Most of the studies do not recommend the use of steroids. Yet many centres use high dose oral prednisolone or methylprednisolone. There was no significant difference in the outcome of patients treated with or without steroids, similar to the word literature. A randomized trial of oral prednisolone therapy by Guillain-Barré Syndrome steroid trial group in 1993, showed no benefit. Those patients above the age of 60 without any medical illness also, showed delayed recovery.

Prognosis in patients with Guillain-Barré Syndrome varied linearly with severity of demyelination or axonal degeneration detected by electrodiagnostic studies. Recovery was delayed in patients with conduction block when compared to patients with delayed motor nerve conduction velocity alone. Recovery was earlier and favourable in patients with absent H-reflex and F response and delayed motor conduction than in patients with conduction block.

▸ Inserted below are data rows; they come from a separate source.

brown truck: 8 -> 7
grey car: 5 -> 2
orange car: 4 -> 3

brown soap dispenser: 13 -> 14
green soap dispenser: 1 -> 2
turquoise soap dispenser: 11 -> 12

A distal CMAP amplitude of less than 20% of the lower limits of normal was associated with poor outcome in the North American Guillain-Barré syndrome study group. Patients with high protein content in cerebrospinal fluid indicating demyelination of nerve roots showed delayed recovery. In a study by Ropper and Marmarou,8 the increase in cerebrospinal fluid protein had no clinical or prognostic significance.

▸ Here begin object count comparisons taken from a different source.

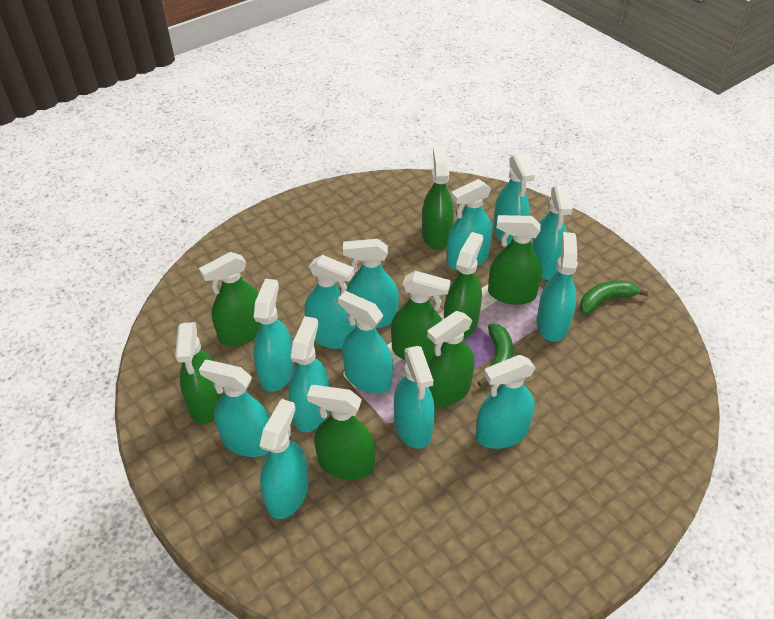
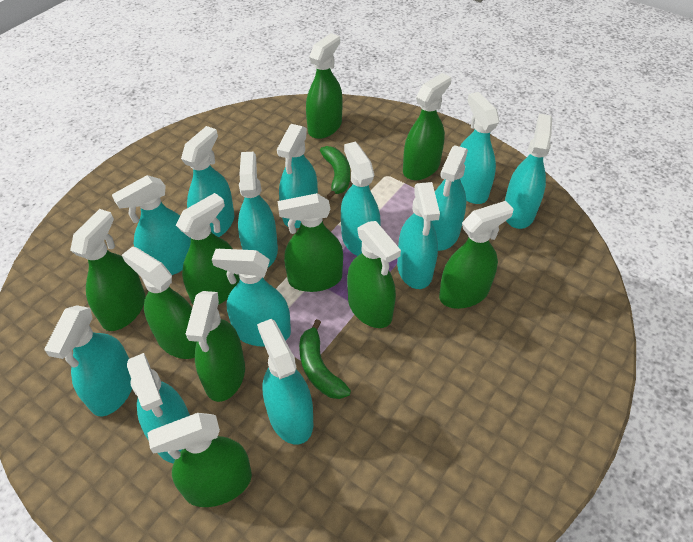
green spray bottle: 8 -> 10

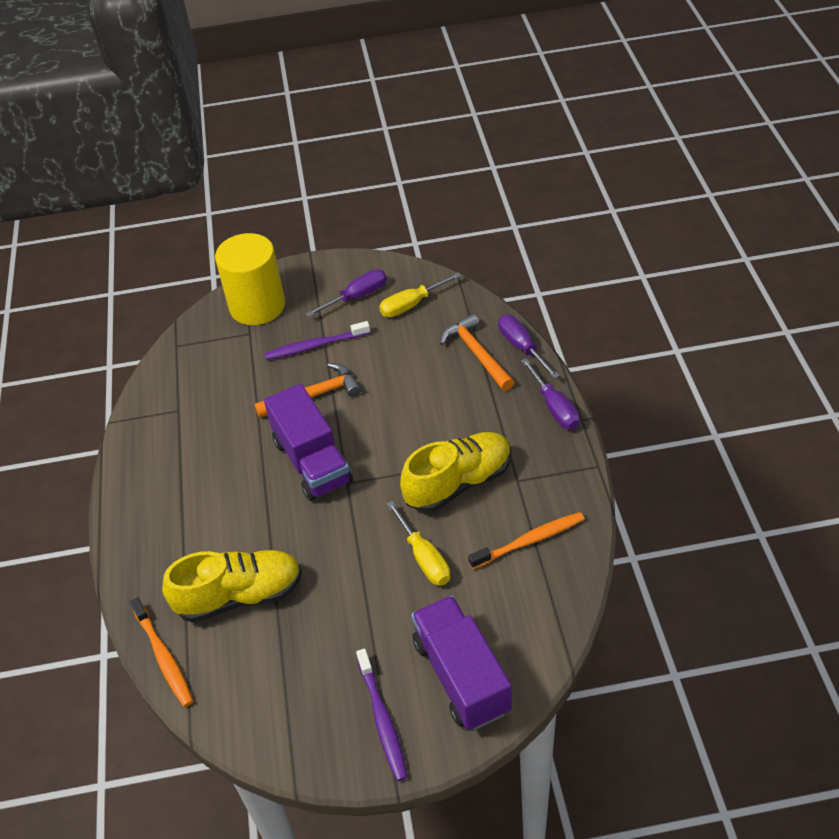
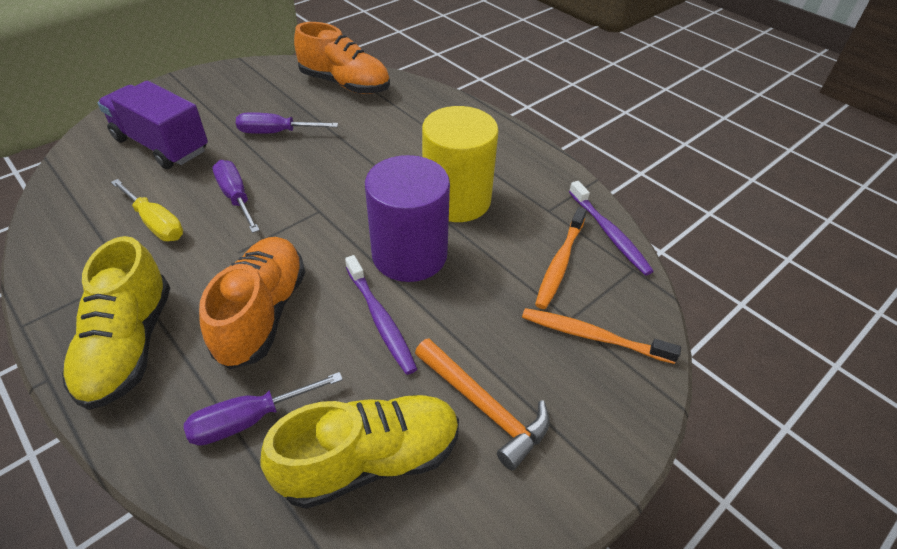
orange hammer: 2 -> 1
orange shoe: 0 -> 2
purple cylinder: 0 -> 1
purple truck: 2 -> 1
yellow screwdriver: 2 -> 1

In our study, patients with involvement of sensory as well as motor systems on the electrodiagnostic tests i.e., patients with the AMSAN variant showed delayed recovery and residual disability compared to the AMAN and AIDP variants where there was spontaneous recovery. This is in accordance with several studies performed on the electrodiagnostic types of GBS.

CONCLUSION

We can conclude from our study that Guillain Barre Syndrome is a treatable neurological condition with varying patterns of recovery.

Intravenous Immunoglobulin forms the mainstay of pharmacological treatment with recovery being shown in invariably all the patients who have received IVIG.